Alla Chiesa dispiace di non essere percepita come quella del buon annuncio, con tante cose belle che avrebbe da dire, e di essere invece causa di amarezza, di divisione e di sconfitte esistenziali e politiche, anche per quelli che non hanno niente a che fare con lei.
Alla Chiesa non piace, nel momento in cui dovrebbe chiedere perdono e consolare e risanare le persone offese e violate, di fare la parte della vittima. Non c’è alcun complotto contro la Chiesa. Lo straordinario coraggio che ha avuto il Papa con la sua lettera ai cattolici irlandesi, non poteva che scoperchiare questo vaso di Pandora. E’ bene che gli scandali vengano, se sotto resta la speranza. Non c’è persecuzione contro il Papa, perché allora sarebbe stata persecuzione anche quella dei vescovi che protestarono “con una veemenza da molto tempo non sperimentata”, come scrisse il Papa stesso, contro la riammissione dei vescovi lefebvriani. Pio X, Pio XII, Paolo VI non furono perseguitati, benché sia stato e sia lecito discutere della reazione al modernismo, alla Shoà, o della “Humane vitae”. Nessuno dice che non si debba difendere Pio XII, che avrà pure parlato e operato in favore degli ebrei, ma che in ogni caso non ha fatto sentire fino agli estremi confini della terra il grido della Chiesa quando, prima della forca, Dietrich Bonhoeffer diceva che “chi non grida per gli ebrei non può cantare il gregoriano”.

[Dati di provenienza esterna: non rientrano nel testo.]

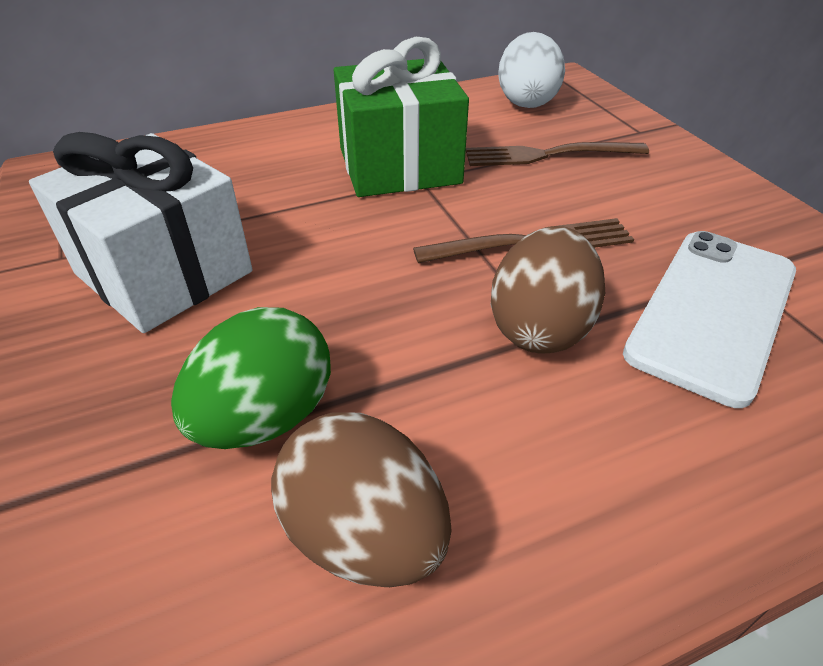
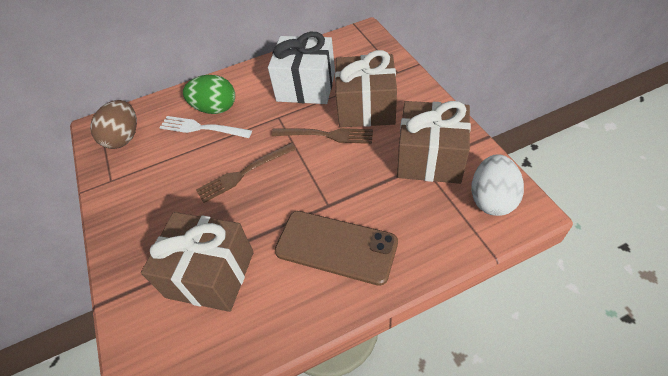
brown egg: [271,412,452,587] [491,226,605,353] = 2 -> [90,100,137,149] = 1
brown gift: none = 0 -> [141,212,254,312] [335,50,397,127] [397,101,471,184] = 3
brown phone: none = 0 -> [275,211,398,286] = 1
green gift: [334,37,469,197] = 1 -> none = 0
white fork: none = 0 -> [159,116,252,138] = 1
white phone: [623,231,796,408] = 1 -> none = 0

La Chiesa, adesso, dinanzi alla caduta di tanti suoi preti che tuttavia bisogna amare e non trasformare in capri espiatori, dinanzi alla sofferenza di tante vittime che sono state colpite proprio nei luoghi più sacri, dinanzi a una società civile che chiede che si renda conto di quanto è accaduto, vorrebbe non difese oltranziste ma vorrebbe, in umiltà e ravvedimento, poter cantare il gregoriano.